About the Role
We are looking for Research Scientists and Research Engineers to help us build the data engine for frontier AI. In this role, you will bridge the gap between frontier research and production engineering. You will develop the high-fidelity environments and evaluation stacks that the world’s leading AI labs rely on to stress-test their most advanced agents.

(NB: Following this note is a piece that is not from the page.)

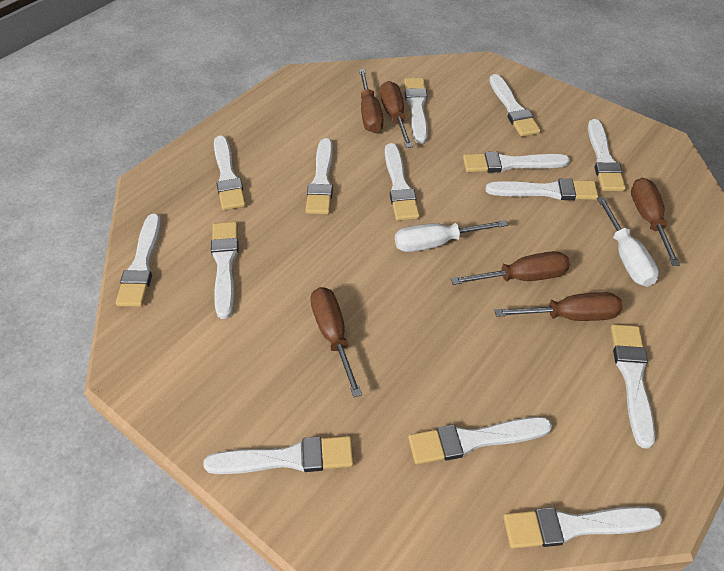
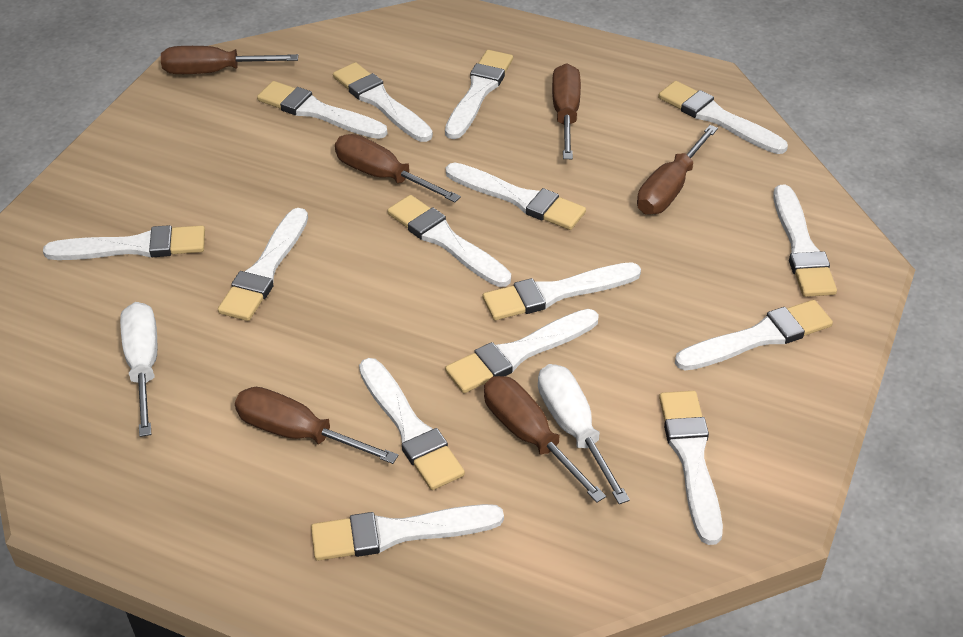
white brush: 14 -> 15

Your work will involve iterating on novel RL approaches and translating them into robust, scalable infrastructure that moves the needle on real-world model metrics.
Responsibilities:
- Build Agentic Environments: Design and implement the next generation of "SimLabs", ultra-realistic, long-horizon simulation environments where agents learn to navigate ambiguity and maintain context.
- Programmatic Verification: Develop rigorous, policy-aware judges and evaluations that measure genuine capability and safety beyond simple benchmarks.
- Close the Loop: Design and execute high-quality post-training runs (CPT, SFT, RL) to deliver frontier performance on open-source models using curated, high-signal data.
- Rapid Iteration: Debug and iterate across the full ML stack, from infrastructure to model behavior, ensuring our tools remain "command-line first" and developer-friendly.
- Collaborate: Work daily with the founders and research staff to shape the roadmap and push the state-of-the-art in AI reliability.
About You
We are looking for individuals who demonstrate a rare combination of technical depth, research intuition, and high agency.
- Technical Foundation: A Bachelor’s, Master’s, or PhD in a technical field (CS, Math, Physics, etc.), or a demonstrated "proof of work" through significant open-source contributions or industry experience.
- Engineering Rigor: A strong foundation in software engineering with the ability to build robust, scalable infrastructure. You should be comfortable in a Python-friendly, CLI-first development environment.
- ML Fluency: A principled understanding of foundation models, including how they are constructed, evaluated, and optimized.
- Empirical Mindset: Experience conducting research or technical experiments with a focus on reproducibility and data-driven results.
What will make you stand out
- Research Taste: You have a strong intuition for identifying what matters in complex problem spaces. You can balance deep research exploration with the pragmatism needed to ship a product.
- Impact-Driven Agency: You care about outcomes, not just activity. You don't wait for a ticket; you identify gaps in the system, build the solution, and ensure it moves real-world metrics for frontier AI labs.
- Domain Expertise: Prior experience with Reinforcement Learning (RLHF/RLAIF), simulation systems, or building long-horizon agentic environments.
- Proven Track Record: A history of contributing to influential ML research (e.g., publications at NeurIPS, ICLR, ICML) or maintaining high-impact open-source projects.
- Post-Training Experience: Experience fine-tuning or evaluating large-scale models to deliver "frontier performance" on open-source benchmarks.